En una primera instancia, uno podría verse tentado de caracterizar a «El Príncipe» (ópera prima del chileno Sebastián Muñoz) como una obra antigénero, por su particular abordaje del drama romántico, aún enmarcándose dentro de la temática LGBT. Sin embargo, una mirada más de cerca permite ver que se trata de una historia con elementos tradicionales, aunque dentro de un contexto al que tal vez no estamos tan acostumbrados.
El film se basa en la única novela publicada por Mario Cruz, a principios de los años setenta, con un guión producido por Muñoz y el dramaturgo Luis Barrales.

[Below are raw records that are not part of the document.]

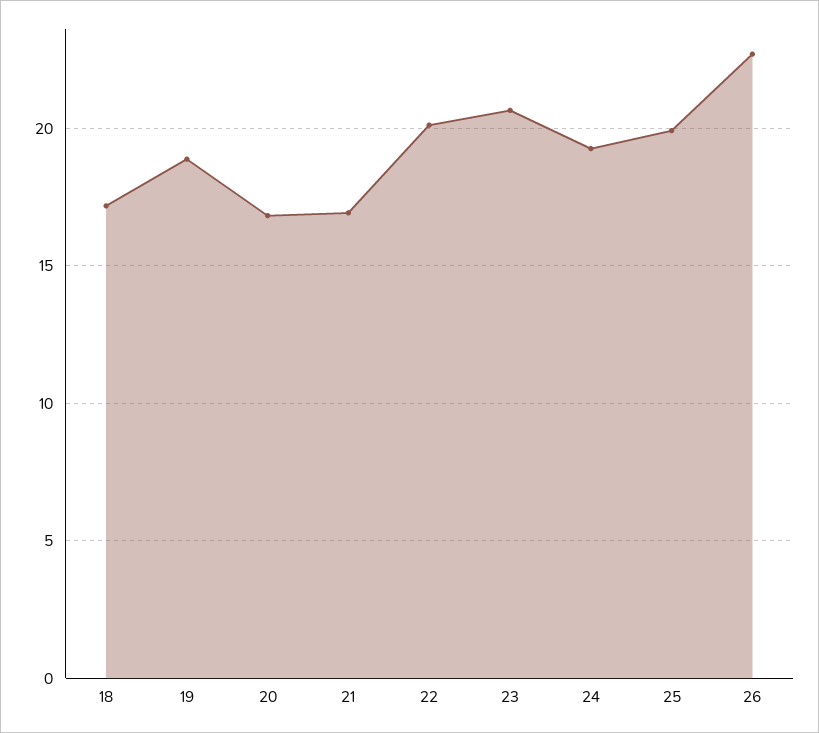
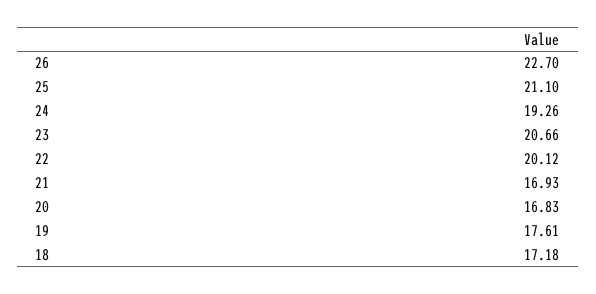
  {
    "18": 17.18,
-   "19": 19,
+   "19": 17.61,
    "20": 16.83,
    "21": 16.93,
    "22": 20.12,
    "23": 20.66,
    "24": 19.26,
-   "25": 20,
+   "25": 21.1,
    "26": 22.7
  }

En vísperas de las elecciones que llevaron a Salvador Allende al poder, el joven Jaime (Juan Carlos Maldonado) arriba a la prisión, condenado por asesinato. Es asignado a compartir celda con otros cuatro reclusos ya «instalados», dos parejas de amantes liderados por el Potro (Alfredo Castro), figura de autoridad dentro de la penitenciaría. El compañero del Potro es dejado de lado en favor del «nuevo», a quien llama el príncipe, en referencia a la atención que recibe. A partir de allí se entabla una conexión entre el preso veterano y el Príncipe, que evoluciona desde la simple cuestión de demostrar «quién manda» -por medio del abuso, lisa y llanamente- hasta alcanzar una condición de igualdad entre ambos. En el camino somos testigos mediante flashbacks, de la historia que llevó a Jaime a su reclusión, el conflicto con su sexualidad en aquel momento, así como del antagonismo entre el Potro y otra figura de influencia entre los presos, Che Pibe (Gastón Pauls). Los celos, los triángulos amorosos y el despecho serán hilos conductores de la trama.
Hacia el final del relato, el desarrollo de Jaime va a resignificar su apodo: ya no es una burla, sino que va a tomar el sentido más tradicional, aquel relacionado a la herencia del poder.
El guión de Muñoz y Barrales se destaca a través de la excelente interpretación tanto de Maldonado como de Castro, quienes transmiten la química entre sus personajes de manera más que verosímil. Por otro lado, el trabajo del novel director se complementa con el aporte de la fotografía a cargo de Enrique Stindt. Esto resalta en la recurrencia de las imágenes especulares del protagonista, reflejando (valga la redundancia) su conflicto interno, así como en la composición de las escenas dentro de los reducidos espacios de las celdas, que por momentos remiten a imágenes salidas del Barroco.
Todo esto le valió a la obra el Queer Lion, galardón del Festival Internacional de Venecia reservado a la mejor película de temática LGBT de las allí presentadas, en el marco de su estreno mundial, y suma un motivo más para no dejar de verla en las salas locales.